Brand muttered, “Someone gave me this and told me to get in touch with him.”

He held out a crumpled minislip. Quellen unfolded it and read it. It said:

OUT OF WORK?

SEE LANOY

“These things are everywhere.” Quellen said. He reached into his own pocket and pulled out the slip he had been handed on the flyramp. Quellen had been carrying it around for several days, like a talisman. He laid it beside the first. They were identical.

OUT OF WORK?

SEE LANOY

“Lanoy’s sent a lot of my friends there,” Brand said. “He told me they were all working and happy there, sir—”

“Where does he send them?” Quellen asked gently.

“I don’t know, sir. Lanoy said he was going to tell me when I gave him the two hundred units. I drew out all my savings. I was on my way to him, and I just dropped in for a short one, when—when—”

“When we found him,” Brogg finished. “Telling everyone in sight that he was heading to Lanoy to get a job.”

“Mmm. Do you know what the hoppers are, Brand?”

“No, sir.”

“Never mind, then. Suppose you take us to Lanoy.”

“I can’t do that. It wouldn’t be fair. All my friends—”

“Suppose we make you take us to Lanoy,” Quellen said. “But he was going to give me a job! I can’t do it. Please, sir.”

Brogg looked sharply at Quellen. “Let me try,” he said. “Lanoy was going to give you a job, you say? For two hundred units?”

“Yes, sir.”

“What if we tell you that we’ll give you a job for nothing? No charge at all, just lead us to Lanoy and we’ll send you where he was going to send you, only free. And we’ll send your family along too.”

Quellen smiled. When it came to handling the lower prolets, Brogg was a far better psychologist than he was. He was forced to admit that.

“Sounds fair,” Brand said. “Only I feel bad about it. Lanoy was nice to me. But if you say you’ll send me for nix—”

“Quite right, Brand.”

“I’ll do it, then. I guess.”

Quellen turned down the oxy vent. Brogg gestured to Lee-ward, who led Brand out of the room. Quellen said, “Let’s go before he changes his mind. He’s obviously wavering.”

“Are you coming with us, sir?” Brogg asked. There was just a hint of sarcasm behind Brogg’s obsequious tones. “It’ll probably be a pretty filthy part of town. Vermin all over the place. The criminal section—”

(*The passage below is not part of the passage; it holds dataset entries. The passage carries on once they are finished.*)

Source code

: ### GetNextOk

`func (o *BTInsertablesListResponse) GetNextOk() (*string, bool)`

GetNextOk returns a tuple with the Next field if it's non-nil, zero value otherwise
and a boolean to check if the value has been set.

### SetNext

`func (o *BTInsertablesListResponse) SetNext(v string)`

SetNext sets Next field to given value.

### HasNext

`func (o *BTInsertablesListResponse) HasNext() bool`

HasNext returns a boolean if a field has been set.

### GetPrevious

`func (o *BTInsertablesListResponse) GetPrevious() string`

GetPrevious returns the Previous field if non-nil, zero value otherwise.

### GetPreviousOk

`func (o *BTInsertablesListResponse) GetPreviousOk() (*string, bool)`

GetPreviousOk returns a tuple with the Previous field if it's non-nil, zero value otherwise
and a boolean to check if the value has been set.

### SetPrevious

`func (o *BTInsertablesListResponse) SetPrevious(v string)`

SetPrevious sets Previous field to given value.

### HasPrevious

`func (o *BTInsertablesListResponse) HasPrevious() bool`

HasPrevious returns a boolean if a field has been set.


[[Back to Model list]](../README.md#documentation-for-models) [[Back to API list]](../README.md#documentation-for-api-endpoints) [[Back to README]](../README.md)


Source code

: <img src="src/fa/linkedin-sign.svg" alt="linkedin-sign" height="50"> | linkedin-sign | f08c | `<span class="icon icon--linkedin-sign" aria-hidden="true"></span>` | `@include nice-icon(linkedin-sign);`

Quellen scowled. “You’re right,” he said. “No need for me to go. You two take him. I’ve got plenty to do here.”

As soon as they were gone, Quellen rang Koll.

“We’re hot on the trail,” he said. “Brogg and Leeward have traced a lead to the man who’s behind the hoppers. They’ve gone out to make the arrest.”

“Fine work,” Koll said coldly. “It should be an interesting investigation.”

“I’ll report back to you as soon as—”

“Let it go for a while. Spanner and I are discussing departmental status changes. We’d prefer not to be disturbed during the next hour.” He hung up.

What did that mean, Quellen wondered? The coldness in Koll’s voice—well, that was nothing unusual, but it was significant. Koll had been harrying him all week for progress on the hopper business. Now that some progress had finally been made—now that a man was in custody who could lead them to the elusive Lanoy—Koll had been brusque, almost totally uninterested. Koll’s hiding something, Quellen thought.

His conscience pricked him. The instant suspicion returned: Koll knows about Africa. That trip I made last night was monitored, and it was the last chunk of evidence in the case against me. Now they’re getting the indictment ready.